[Start of section]

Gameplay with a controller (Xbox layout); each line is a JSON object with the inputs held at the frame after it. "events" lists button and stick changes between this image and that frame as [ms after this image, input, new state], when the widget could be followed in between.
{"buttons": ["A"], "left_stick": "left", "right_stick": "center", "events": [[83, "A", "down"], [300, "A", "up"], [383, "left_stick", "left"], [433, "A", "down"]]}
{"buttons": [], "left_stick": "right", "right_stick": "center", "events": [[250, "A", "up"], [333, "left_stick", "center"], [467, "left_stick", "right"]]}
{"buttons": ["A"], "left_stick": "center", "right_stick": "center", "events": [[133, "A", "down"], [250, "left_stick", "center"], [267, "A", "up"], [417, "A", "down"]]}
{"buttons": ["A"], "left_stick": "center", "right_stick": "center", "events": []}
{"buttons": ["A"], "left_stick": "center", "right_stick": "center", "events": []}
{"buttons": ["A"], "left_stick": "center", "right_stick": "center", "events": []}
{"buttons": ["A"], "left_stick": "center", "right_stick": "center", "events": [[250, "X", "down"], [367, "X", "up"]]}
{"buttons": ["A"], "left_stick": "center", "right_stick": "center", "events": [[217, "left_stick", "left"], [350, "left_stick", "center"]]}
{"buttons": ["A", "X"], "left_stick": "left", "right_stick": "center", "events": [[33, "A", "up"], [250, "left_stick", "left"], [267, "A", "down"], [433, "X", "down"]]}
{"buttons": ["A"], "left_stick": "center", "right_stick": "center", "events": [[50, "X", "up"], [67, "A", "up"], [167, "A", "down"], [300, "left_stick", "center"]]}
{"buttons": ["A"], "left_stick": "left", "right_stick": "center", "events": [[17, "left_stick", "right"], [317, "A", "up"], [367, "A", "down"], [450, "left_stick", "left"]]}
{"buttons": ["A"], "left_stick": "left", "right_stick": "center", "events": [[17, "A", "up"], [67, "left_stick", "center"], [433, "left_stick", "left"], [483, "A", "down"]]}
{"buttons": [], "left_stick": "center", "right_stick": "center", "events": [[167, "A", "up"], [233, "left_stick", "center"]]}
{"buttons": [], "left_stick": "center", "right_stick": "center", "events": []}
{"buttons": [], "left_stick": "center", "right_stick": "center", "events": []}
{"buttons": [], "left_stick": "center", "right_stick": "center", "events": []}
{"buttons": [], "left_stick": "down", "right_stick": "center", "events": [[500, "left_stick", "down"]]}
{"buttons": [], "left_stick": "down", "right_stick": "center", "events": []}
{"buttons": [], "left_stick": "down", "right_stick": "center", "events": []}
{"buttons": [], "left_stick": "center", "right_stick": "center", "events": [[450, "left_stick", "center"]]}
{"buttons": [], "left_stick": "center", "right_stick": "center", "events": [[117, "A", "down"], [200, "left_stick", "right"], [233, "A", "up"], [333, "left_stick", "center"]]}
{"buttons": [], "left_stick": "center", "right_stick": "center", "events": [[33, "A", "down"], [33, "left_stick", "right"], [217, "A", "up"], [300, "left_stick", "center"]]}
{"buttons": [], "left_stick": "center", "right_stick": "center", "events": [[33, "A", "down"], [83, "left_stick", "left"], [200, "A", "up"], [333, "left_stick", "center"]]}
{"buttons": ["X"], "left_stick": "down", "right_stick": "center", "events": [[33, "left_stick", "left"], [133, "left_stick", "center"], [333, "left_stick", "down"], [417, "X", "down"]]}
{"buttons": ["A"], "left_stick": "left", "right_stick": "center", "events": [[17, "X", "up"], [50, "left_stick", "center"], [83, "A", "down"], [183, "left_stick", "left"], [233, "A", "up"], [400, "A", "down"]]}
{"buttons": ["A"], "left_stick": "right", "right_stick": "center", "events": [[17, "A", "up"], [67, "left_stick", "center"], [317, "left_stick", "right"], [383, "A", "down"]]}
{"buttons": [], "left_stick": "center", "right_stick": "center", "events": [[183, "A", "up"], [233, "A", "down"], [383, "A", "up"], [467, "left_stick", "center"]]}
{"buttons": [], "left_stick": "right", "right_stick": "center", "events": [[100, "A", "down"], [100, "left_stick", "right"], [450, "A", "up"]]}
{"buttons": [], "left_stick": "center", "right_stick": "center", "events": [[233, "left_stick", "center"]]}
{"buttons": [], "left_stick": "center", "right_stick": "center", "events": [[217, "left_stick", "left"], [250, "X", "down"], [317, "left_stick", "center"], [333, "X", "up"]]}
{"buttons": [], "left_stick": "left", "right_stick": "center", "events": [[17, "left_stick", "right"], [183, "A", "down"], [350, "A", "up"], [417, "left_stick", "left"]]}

[End of section]

▸ **WHAT YOU WILL DO**
All of the material must be written out again without any change.

▸ **EXERCISE SOLUTION**
Gameplay with a controller (Xbox layout); each line is a JSON object with the inputs held at the frame after it. "events" lists button and stick changes between this image and that frame as [ms after this image, input, new state], when the widget could be followed in between.
{"buttons": ["A"], "left_stick": "left", "right_stick": "center", "events": [[83, "A", "down"], [300, "A", "up"], [383, "left_stick", "left"], [433, "A", "down"]]}
{"buttons": [], "left_stick": "right", "right_stick": "center", "events": [[250, "A", "up"], [333, "left_stick", "center"], [467, "left_stick", "right"]]}
{"buttons": ["A"], "left_stick": "center", "right_stick": "center", "events": [[133, "A", "down"], [250, "left_stick", "center"], [267, "A", "up"], [417, "A", "down"]]}
{"buttons": ["A"], "left_stick": "center", "right_stick": "center", "events": []}
{"buttons": ["A"], "left_stick": "center", "right_stick": "center", "events": []}
{"buttons": ["A"], "left_stick": "center", "right_stick": "center", "events": []}
{"buttons": ["A"], "left_stick": "center", "right_stick": "center", "events": [[250, "X", "down"], [367, "X", "up"]]}
{"buttons": ["A"], "left_stick": "center", "right_stick": "center", "events": [[217, "left_stick", "left"], [350, "left_stick", "center"]]}
{"buttons": ["A", "X"], "left_stick": "left", "right_stick": "center", "events": [[33, "A", "up"], [250, "left_stick", "left"], [267, "A", "down"], [433, "X", "down"]]}
{"buttons": ["A"], "left_stick": "center", "right_stick": "center", "events": [[50, "X", "up"], [67, "A", "up"], [167, "A", "down"], [300, "left_stick", "center"]]}
{"buttons": ["A"], "left_stick": "left", "right_stick": "center", "events": [[17, "left_stick", "right"], [317, "A", "up"], [367, "A", "down"], [450, "left_stick", "left"]]}
{"buttons": ["A"], "left_stick": "left", "right_stick": "center", "events": [[17, "A", "up"], [67, "left_stick", "center"], [433, "left_stick", "left"], [483, "A", "down"]]}
{"buttons": [], "left_stick": "center", "right_stick": "center", "events": [[167, "A", "up"], [233, "left_stick", "center"]]}
{"buttons": [], "left_stick": "center", "right_stick": "center", "events": []}
{"buttons": [], "left_stick": "center", "right_stick": "center", "events": []}
{"buttons": [], "left_stick": "center", "right_stick": "center", "events": []}
{"buttons": [], "left_stick": "down", "right_stick": "center", "events": [[500, "left_stick", "down"]]}
{"buttons": [], "left_stick": "down", "right_stick": "center", "events": []}
{"buttons": [], "left_stick": "down", "right_stick": "center", "events": []}
{"buttons": [], "left_stick": "center", "right_stick": "center", "events": [[450, "left_stick", "center"]]}
{"buttons": [], "left_stick": "center", "right_stick": "center", "events": [[117, "A", "down"], [200, "left_stick", "right"], [233, "A", "up"], [333, "left_stick", "center"]]}
{"buttons": [], "left_stick": "center", "right_stick": "center", "events": [[33, "A", "down"], [33, "left_stick", "right"], [217, "A", "up"], [300, "left_stick", "center"]]}
{"buttons": [], "left_stick": "center", "right_stick": "center", "events": [[33, "A", "down"], [83, "left_stick", "left"], [200, "A", "up"], [333, "left_stick", "center"]]}
{"buttons": ["X"], "left_stick": "down", "right_stick": "center", "events": [[33, "left_stick", "left"], [133, "left_stick", "center"], [333, "left_stick", "down"], [417, "X", "down"]]}
{"buttons": ["A"], "left_stick": "left", "right_stick": "center", "events": [[17, "X", "up"], [50, "left_stick", "center"], [83, "A", "down"], [183, "left_stick", "left"], [233, "A", "up"], [400, "A", "down"]]}
{"buttons": ["A"], "left_stick": "right", "right_stick": "center", "events": [[17, "A", "up"], [67, "left_stick", "center"], [317, "left_stick", "right"], [383, "A", "down"]]}
{"buttons": [], "left_stick": "center", "right_stick": "center", "events": [[183, "A", "up"], [233, "A", "down"], [383, "A", "up"], [467, "left_stick", "center"]]}
{"buttons": [], "left_stick": "right", "right_stick": "center", "events": [[100, "A", "down"], [100, "left_stick", "right"], [450, "A", "up"]]}
{"buttons": [], "left_stick": "center", "right_stick": "center", "events": [[233, "left_stick", "center"]]}
{"buttons": [], "left_stick": "center", "right_stick": "center", "events": [[217, "left_stick", "left"], [250, "X", "down"], [317, "left_stick", "center"], [333, "X", "up"]]}
{"buttons": [], "left_stick": "left", "right_stick": "center", "events": [[17, "left_stick", "right"], [183, "A", "down"], [350, "A", "up"], [417, "left_stick", "left"]]}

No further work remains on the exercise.